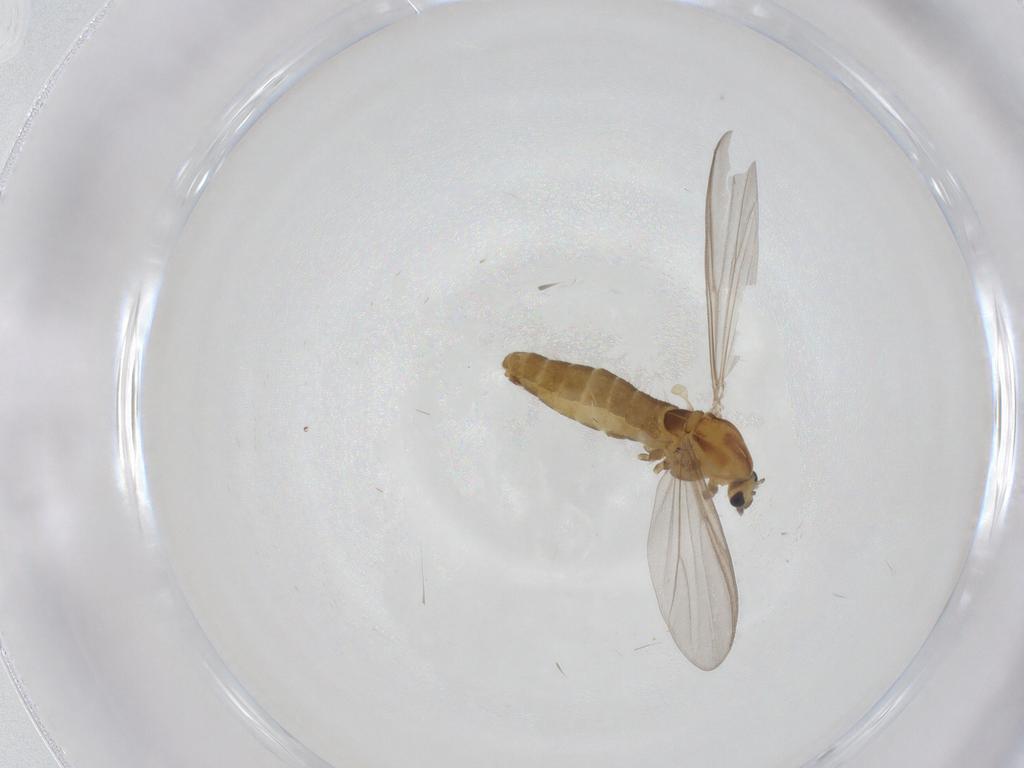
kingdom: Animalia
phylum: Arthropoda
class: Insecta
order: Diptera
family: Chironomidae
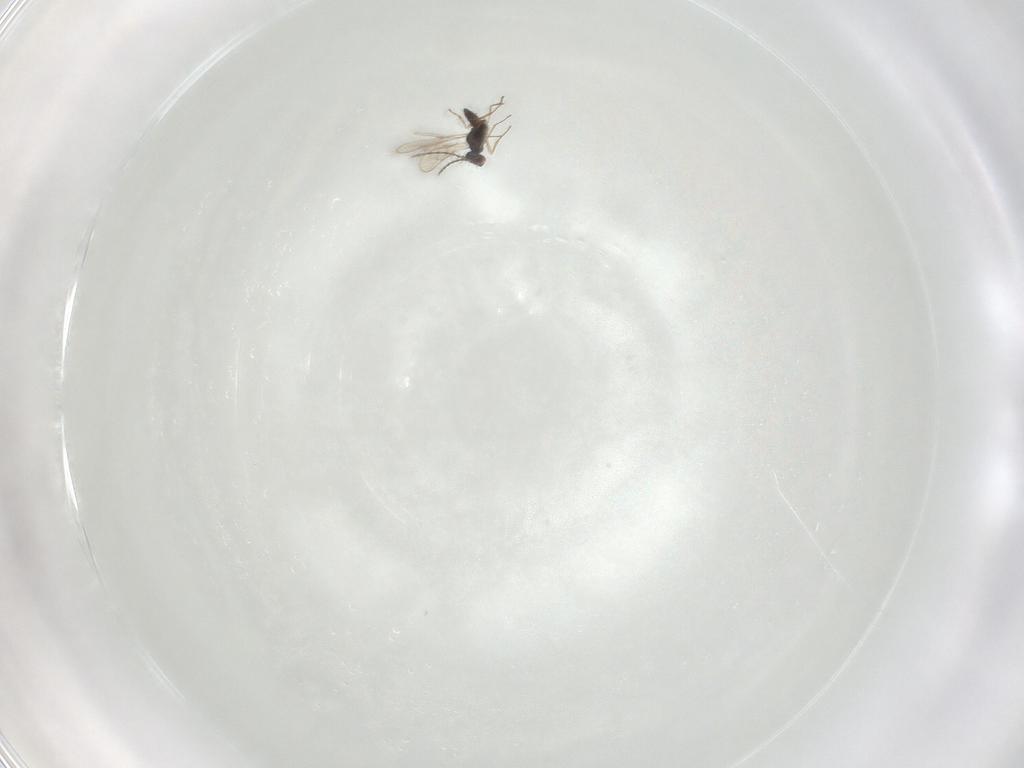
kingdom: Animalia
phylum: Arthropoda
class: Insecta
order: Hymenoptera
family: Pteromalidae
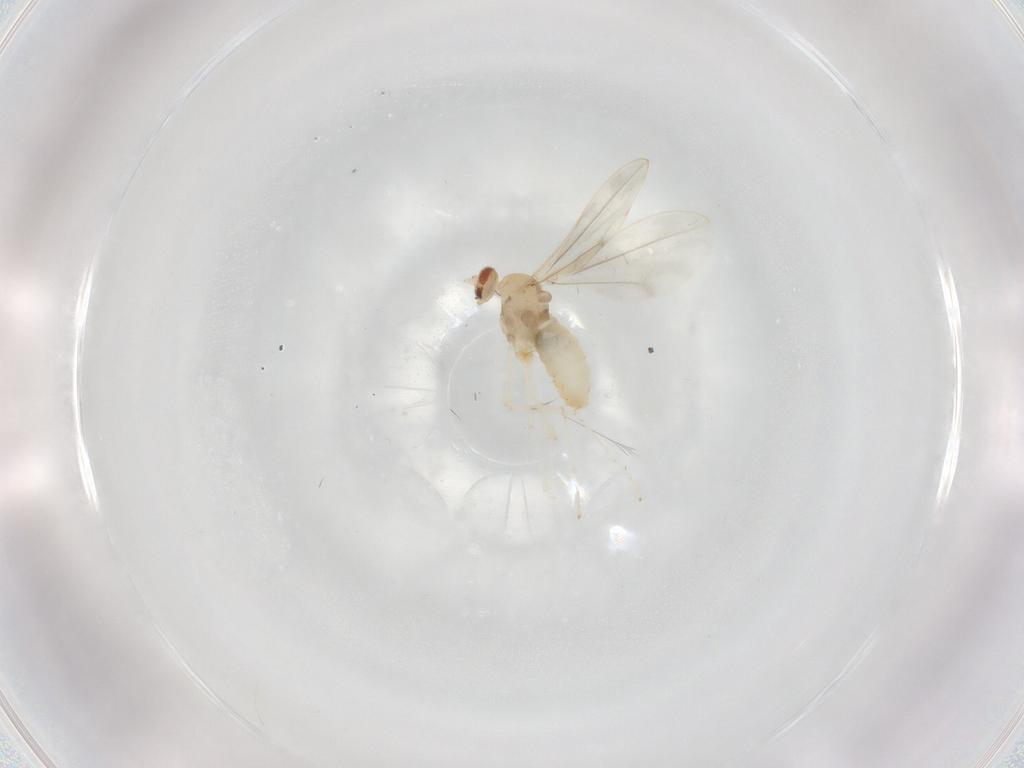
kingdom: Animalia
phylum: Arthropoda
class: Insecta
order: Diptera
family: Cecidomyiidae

...

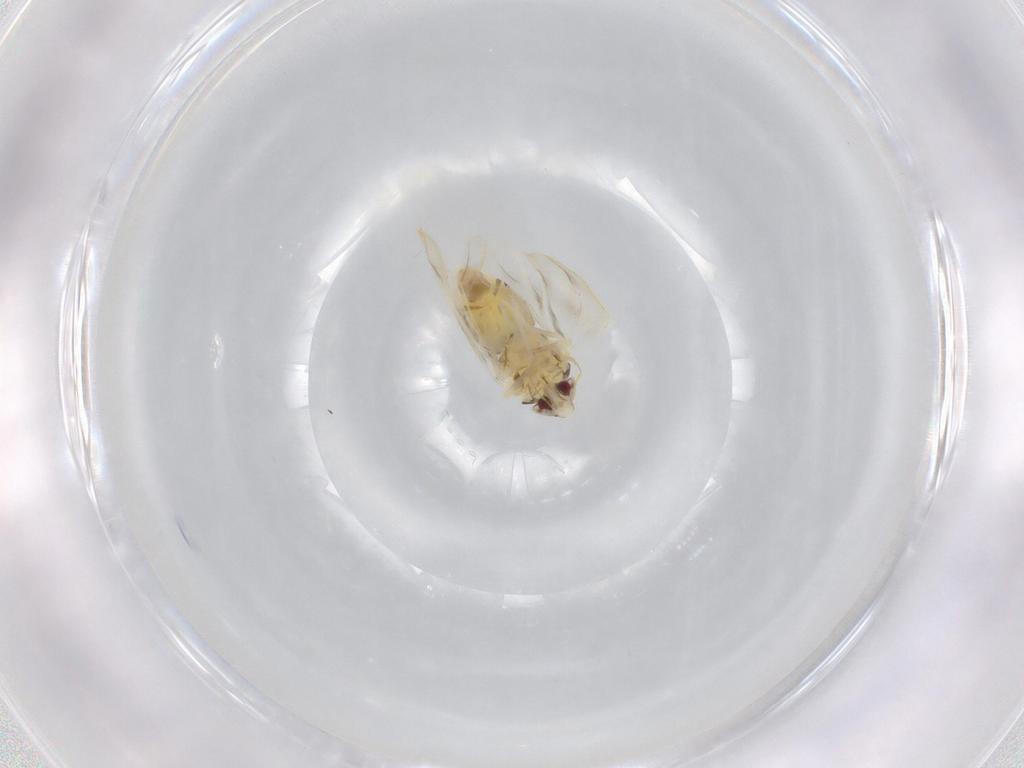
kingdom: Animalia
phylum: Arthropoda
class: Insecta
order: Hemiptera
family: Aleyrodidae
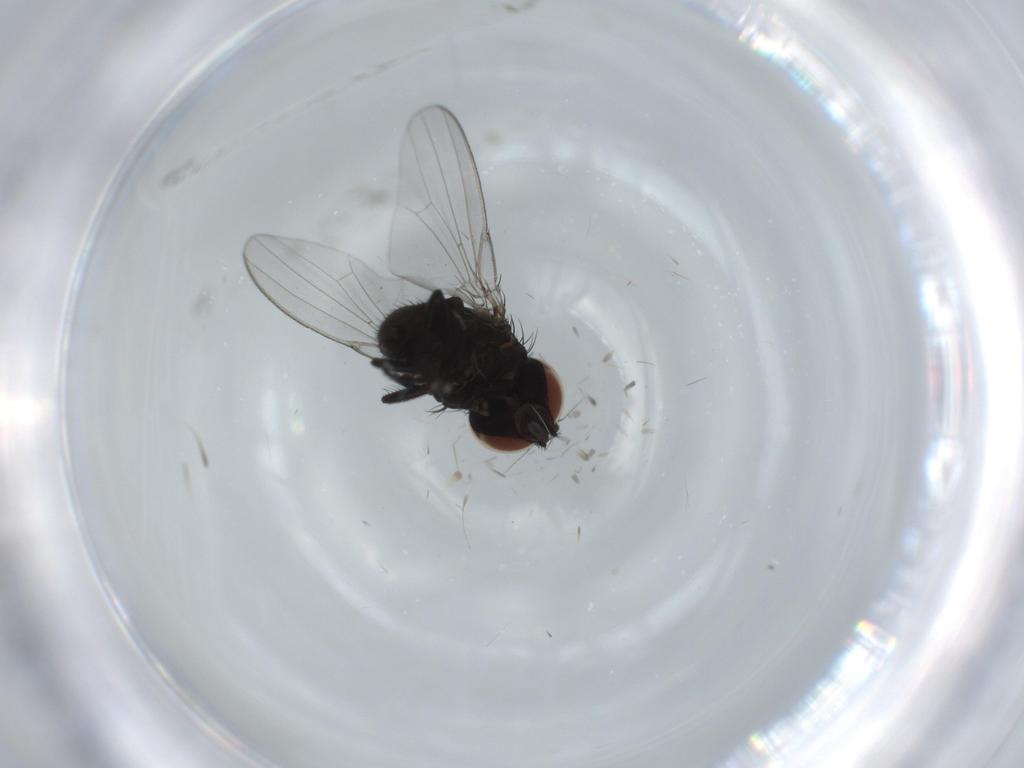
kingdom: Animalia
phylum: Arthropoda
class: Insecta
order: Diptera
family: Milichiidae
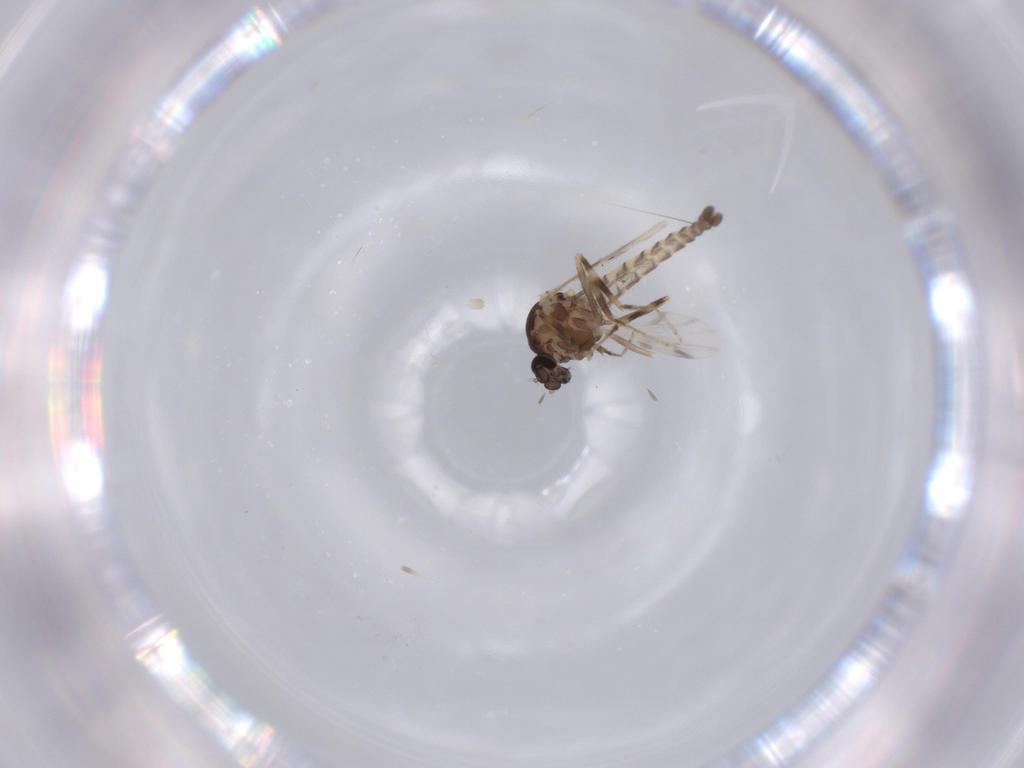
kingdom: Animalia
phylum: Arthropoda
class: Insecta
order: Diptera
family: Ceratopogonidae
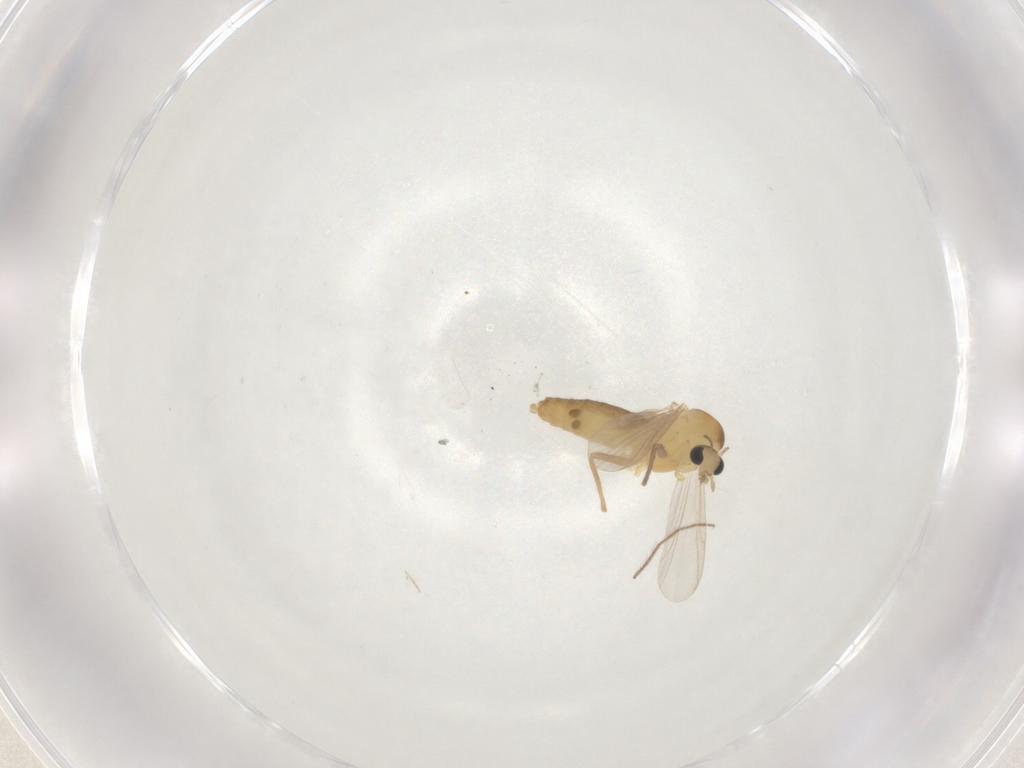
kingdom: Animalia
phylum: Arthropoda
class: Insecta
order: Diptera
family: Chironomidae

(TASK DETAILS):
Return every line in the records that contains the string "family". Matching is case-sensitive.

(ANSWER TO THIS PROBLEM):
family: Chironomidae
family: Pteromalidae
family: Cecidomyiidae
family: Aleyrodidae
family: Milichiidae
family: Ceratopogonidae
family: Chironomidae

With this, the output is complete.